Ice Cube's case against Robinhood melts again
Consumer Law

Ice Cube’s case against Robinhood melts again

Ice Cube’s case against Robinhood melts again

Jackson v. Robinhood Markets, Inc., No. 21-cv-02304-LB (N.D.
Cal. Sept. 20, 2021)

Previously,
the court dismissed Ice Cube’s ROP and false endorsement claims for lack of
standing
because pleading an appearance in a financial newsletter does not
suffice to plead endorsement. (Is that lack of Article III standing? Before TransUnion
I would probably have said no, but after TransUnion I’m no longer so
sure.

Still used in Robinhood’s newsletter, captioned Correct yourself before you wreck yourself

Jackson repled Lanham Act claims only, and the court found
that he hadn’t fixed the deficiencies in the complaint. Robinhood’s article described
a market correction for tech stocks and paraphrased a line from one of his
songs, “Check yo self before you wreck yo self,” as “Correct yourself before
you wreck yourself,” illustrated with a picture from a movie in which Ice Cube
appeared.

The amended complaint cites
congressional testimony and SEC filings to illustrate that [the newsletter] Robinhood
Snacks is a commercial product that entices new users to sign up for the app
and offers digestible educational content that also satisfies certain financial
regulatory requirements. It adds allegations about its demographics and the
appeal of celebrities like Ice Cube (and its celebrity endorsers Jay-Z, Nas,
and Snoop Dog) to support the point that using Ice Cube’s picture and phrase created
consumer confusion and suggested Ice Cube’s endorsement of its products.

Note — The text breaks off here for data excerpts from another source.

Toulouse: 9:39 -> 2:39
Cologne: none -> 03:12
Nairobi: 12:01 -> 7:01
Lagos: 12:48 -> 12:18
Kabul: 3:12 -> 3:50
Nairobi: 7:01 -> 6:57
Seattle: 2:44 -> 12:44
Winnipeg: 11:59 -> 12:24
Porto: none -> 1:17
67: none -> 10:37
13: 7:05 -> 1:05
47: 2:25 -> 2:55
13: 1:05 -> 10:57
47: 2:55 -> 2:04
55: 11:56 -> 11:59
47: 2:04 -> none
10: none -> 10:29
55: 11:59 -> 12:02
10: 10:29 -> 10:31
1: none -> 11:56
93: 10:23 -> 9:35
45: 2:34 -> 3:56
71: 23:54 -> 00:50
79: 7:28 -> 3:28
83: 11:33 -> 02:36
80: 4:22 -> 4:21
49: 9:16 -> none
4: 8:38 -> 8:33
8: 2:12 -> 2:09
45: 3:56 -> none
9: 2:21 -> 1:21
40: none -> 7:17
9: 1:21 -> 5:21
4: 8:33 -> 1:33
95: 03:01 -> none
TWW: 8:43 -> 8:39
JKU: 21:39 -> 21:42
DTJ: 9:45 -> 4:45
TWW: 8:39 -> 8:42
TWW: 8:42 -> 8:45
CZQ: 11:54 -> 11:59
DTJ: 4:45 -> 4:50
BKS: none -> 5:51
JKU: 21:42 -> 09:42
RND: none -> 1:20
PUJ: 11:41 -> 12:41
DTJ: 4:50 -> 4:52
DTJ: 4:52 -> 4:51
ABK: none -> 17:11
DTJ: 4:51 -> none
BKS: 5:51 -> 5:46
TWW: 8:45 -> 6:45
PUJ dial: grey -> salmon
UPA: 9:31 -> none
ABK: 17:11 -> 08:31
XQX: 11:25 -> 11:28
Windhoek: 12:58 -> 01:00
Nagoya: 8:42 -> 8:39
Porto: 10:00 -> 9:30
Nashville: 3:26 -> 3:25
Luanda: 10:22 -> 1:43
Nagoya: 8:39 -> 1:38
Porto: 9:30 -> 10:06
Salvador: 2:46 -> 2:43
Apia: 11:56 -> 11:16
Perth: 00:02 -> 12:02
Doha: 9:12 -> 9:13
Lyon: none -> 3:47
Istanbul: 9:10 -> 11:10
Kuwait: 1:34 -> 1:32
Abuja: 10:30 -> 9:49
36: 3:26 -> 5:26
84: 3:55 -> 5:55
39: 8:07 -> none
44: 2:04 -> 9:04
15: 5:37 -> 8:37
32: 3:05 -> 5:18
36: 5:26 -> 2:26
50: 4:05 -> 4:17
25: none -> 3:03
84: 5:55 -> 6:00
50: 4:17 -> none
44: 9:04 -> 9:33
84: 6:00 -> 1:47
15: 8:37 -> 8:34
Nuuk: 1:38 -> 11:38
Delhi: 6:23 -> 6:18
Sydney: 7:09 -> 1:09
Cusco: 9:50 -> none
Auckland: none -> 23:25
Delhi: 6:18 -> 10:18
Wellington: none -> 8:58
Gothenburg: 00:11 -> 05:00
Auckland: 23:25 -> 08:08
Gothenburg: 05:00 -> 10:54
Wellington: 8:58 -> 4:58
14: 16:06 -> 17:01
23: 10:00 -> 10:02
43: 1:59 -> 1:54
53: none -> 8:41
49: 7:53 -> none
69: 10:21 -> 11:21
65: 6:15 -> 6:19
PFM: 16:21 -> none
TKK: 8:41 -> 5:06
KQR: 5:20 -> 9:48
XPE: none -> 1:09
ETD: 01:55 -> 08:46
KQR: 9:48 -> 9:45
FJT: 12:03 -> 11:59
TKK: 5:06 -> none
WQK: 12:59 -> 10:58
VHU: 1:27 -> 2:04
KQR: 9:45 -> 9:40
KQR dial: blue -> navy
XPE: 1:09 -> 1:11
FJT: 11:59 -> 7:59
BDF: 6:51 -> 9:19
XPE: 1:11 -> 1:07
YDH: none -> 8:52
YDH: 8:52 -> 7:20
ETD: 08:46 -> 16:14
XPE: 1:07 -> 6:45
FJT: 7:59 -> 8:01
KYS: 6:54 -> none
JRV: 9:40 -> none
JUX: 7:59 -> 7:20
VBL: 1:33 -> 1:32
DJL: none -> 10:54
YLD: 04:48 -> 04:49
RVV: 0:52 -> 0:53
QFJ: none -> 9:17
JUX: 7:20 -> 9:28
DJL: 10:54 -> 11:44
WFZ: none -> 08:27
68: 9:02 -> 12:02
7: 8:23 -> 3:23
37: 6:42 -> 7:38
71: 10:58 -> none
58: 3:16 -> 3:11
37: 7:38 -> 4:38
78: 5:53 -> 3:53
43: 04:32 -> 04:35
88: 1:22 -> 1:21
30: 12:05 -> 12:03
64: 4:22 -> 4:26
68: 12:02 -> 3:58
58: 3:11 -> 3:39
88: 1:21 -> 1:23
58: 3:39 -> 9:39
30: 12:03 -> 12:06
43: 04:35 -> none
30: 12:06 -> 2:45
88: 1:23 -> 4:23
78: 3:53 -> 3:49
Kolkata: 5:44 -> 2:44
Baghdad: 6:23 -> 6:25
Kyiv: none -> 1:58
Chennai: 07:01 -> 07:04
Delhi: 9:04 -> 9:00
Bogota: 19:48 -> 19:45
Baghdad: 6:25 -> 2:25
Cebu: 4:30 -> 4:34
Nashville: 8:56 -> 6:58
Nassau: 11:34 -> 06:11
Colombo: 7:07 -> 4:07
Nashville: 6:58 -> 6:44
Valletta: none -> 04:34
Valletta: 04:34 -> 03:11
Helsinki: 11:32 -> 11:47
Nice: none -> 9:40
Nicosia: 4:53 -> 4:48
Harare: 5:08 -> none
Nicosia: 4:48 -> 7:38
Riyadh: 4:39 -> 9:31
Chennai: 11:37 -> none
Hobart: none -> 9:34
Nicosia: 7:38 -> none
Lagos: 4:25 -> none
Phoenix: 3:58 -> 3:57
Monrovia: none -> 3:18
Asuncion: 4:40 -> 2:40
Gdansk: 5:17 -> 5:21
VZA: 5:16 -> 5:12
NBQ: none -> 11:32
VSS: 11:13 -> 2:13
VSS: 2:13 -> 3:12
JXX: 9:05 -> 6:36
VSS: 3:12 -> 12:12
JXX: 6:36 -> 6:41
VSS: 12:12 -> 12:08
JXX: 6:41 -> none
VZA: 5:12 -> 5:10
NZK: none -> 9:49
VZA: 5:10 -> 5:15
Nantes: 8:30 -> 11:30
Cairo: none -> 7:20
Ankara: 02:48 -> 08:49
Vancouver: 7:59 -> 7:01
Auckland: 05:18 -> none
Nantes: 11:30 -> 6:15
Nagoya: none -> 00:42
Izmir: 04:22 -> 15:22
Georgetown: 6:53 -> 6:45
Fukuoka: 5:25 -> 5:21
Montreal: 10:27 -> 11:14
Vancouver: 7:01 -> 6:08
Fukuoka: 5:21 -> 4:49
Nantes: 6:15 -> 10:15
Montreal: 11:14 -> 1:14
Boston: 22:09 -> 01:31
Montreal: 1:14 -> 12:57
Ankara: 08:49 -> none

However, this still failed to plead injury in fact “Robinhood’s
use of Ice Cube’s image and phrase does not suggest Ice Cube’s endorsement of
Robinhood’s product.” (The court doesn’t say it this way, but: there are many “commercial
products” that consist of “noncommercial speech,” such as Naomi Novik’s new
novel The Last Graduate which I am very excited to buy! Implicit in the reasoning
is that a celebrity appearance in noncommercial speech is not itself enough to
suggest endorsement.)

If unauthorized use of Ice Cube’s image suggested
endorsement, that would constitute injury in fact. “But the image and phrase
are not an endorsement: they illustrate a point in the newsletter about a
market correction in tech stocks.” The case law requires more “more than
alleged unauthorized use” to

plead implied endorsement. Again, the court doesn’t say as
much, but the cited cases involved conventional ads for a separate product
(White v. Samsung, the Waits case, etc.), or appearance on product labels (Monk
v. N. Coast Brewing Co. Inc., No. 17-cv-05015-HSG, 2018 WL 646679) (N.D. Cal.
Jan. 31, 2018).

I still think this is about substantive failure, not Article
III standing, but clearly we’re in a period of standing transition.